RECORDS PROVIDED:
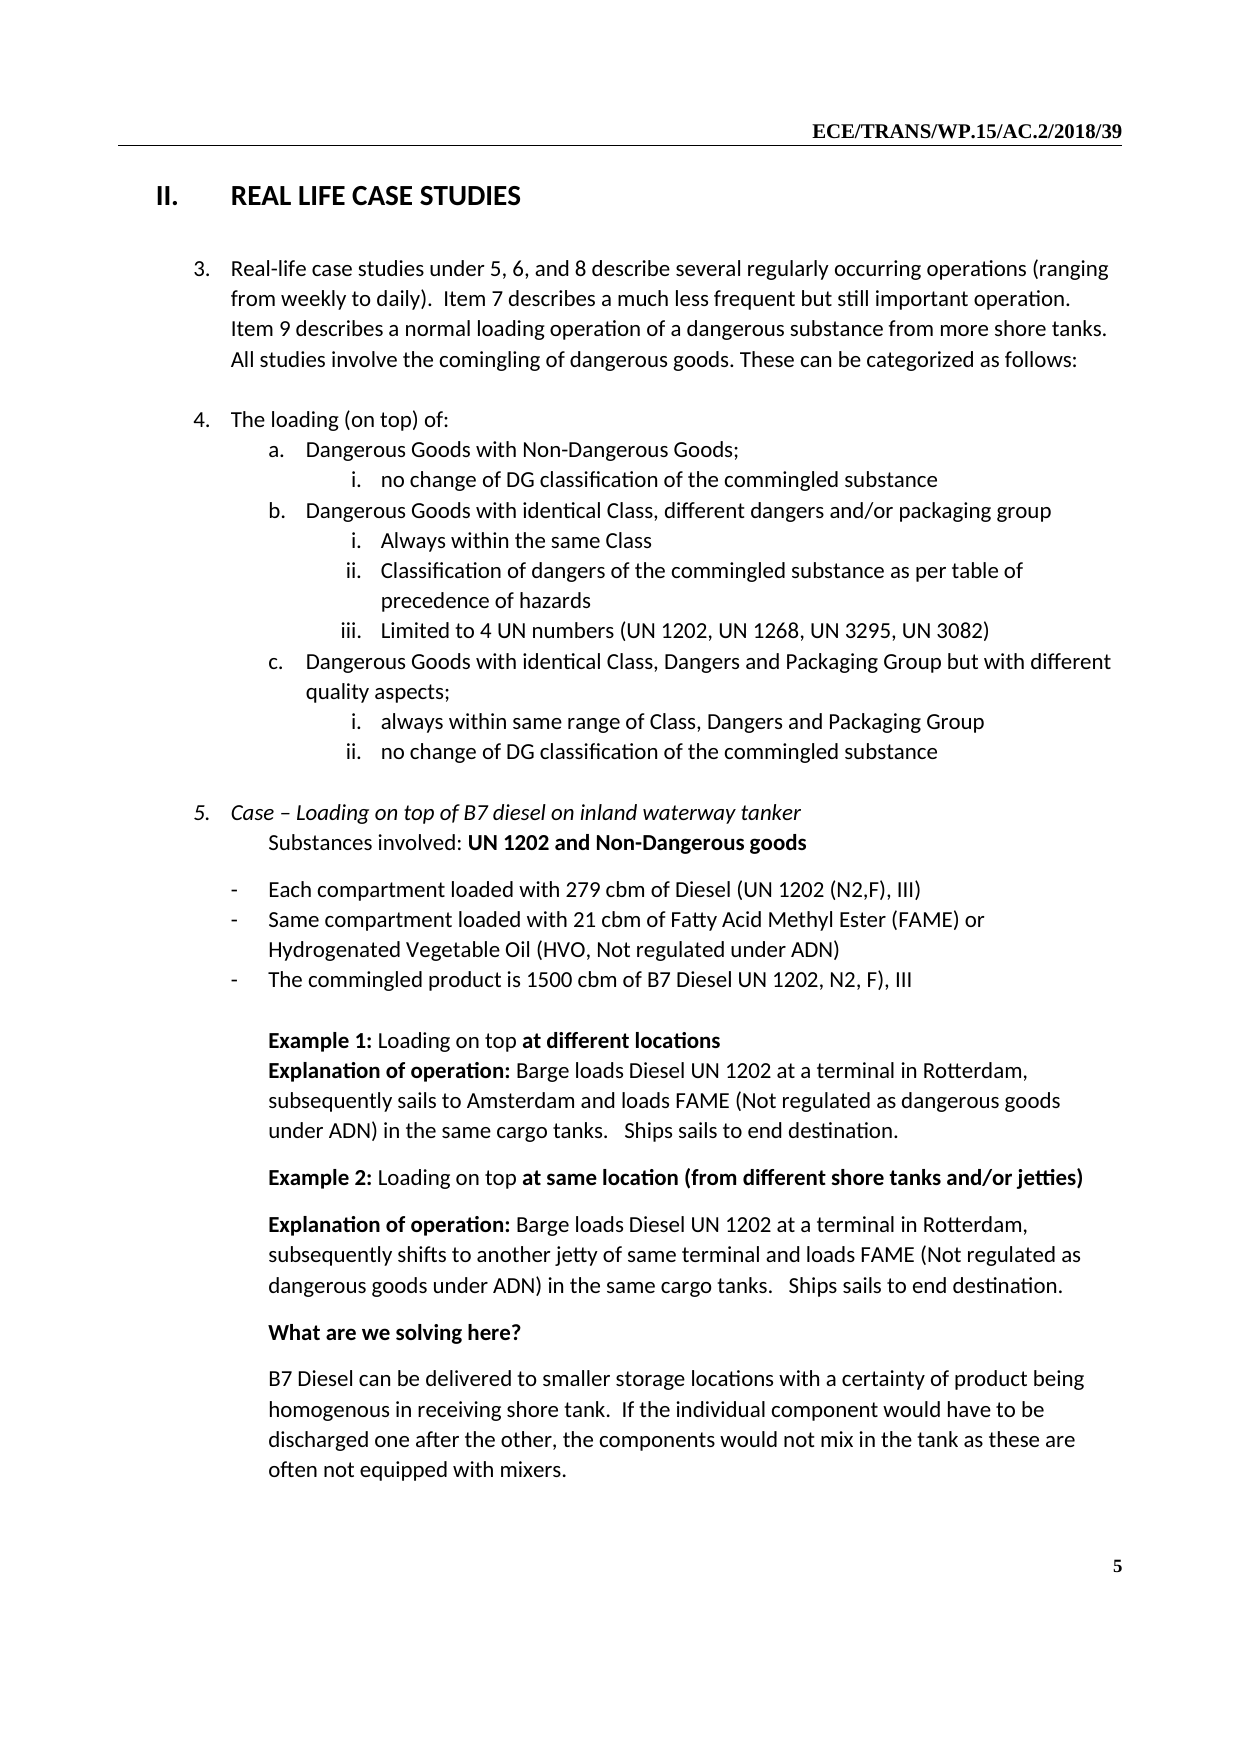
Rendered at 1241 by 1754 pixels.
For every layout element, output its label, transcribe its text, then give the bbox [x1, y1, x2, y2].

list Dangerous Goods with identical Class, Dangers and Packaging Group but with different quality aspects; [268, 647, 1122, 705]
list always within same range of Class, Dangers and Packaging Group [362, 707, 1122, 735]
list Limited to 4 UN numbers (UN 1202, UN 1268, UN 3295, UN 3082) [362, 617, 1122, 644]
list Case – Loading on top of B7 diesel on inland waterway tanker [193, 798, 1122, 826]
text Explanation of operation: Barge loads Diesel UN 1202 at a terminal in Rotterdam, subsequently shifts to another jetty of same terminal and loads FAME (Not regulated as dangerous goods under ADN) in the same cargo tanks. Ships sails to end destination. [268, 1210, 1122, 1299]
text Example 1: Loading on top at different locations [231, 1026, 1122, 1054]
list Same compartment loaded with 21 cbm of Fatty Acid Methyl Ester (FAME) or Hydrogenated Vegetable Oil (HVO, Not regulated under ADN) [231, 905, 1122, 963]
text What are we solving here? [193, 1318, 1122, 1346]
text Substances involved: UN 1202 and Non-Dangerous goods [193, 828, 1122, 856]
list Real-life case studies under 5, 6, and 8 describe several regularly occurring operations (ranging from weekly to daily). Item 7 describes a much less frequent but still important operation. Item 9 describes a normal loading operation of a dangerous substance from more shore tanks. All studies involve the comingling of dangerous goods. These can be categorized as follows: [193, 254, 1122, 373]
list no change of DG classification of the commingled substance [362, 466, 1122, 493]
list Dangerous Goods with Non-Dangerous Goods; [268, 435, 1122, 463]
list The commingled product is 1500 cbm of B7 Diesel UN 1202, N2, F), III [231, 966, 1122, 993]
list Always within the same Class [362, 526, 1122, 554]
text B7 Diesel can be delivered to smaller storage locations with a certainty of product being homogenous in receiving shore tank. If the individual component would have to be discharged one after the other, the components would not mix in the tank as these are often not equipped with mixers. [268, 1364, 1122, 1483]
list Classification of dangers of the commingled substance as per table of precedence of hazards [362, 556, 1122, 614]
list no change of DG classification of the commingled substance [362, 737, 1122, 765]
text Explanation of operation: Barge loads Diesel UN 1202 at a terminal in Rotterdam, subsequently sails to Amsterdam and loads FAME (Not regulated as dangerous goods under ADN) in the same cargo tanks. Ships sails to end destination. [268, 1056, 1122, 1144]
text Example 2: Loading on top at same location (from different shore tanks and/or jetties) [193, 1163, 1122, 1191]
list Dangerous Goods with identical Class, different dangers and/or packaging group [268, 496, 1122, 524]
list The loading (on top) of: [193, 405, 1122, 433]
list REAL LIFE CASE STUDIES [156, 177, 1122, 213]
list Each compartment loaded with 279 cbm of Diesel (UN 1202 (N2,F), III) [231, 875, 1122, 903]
* * *
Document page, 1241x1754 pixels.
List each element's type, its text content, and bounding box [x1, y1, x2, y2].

EXERCISE REQUIREMENTS:
Which lines above include the string "pixels"? Show them.

ANSWER SPACE:
Rendered at 1241 by 1754 pixels.
Document page, 1241x1754 pixels.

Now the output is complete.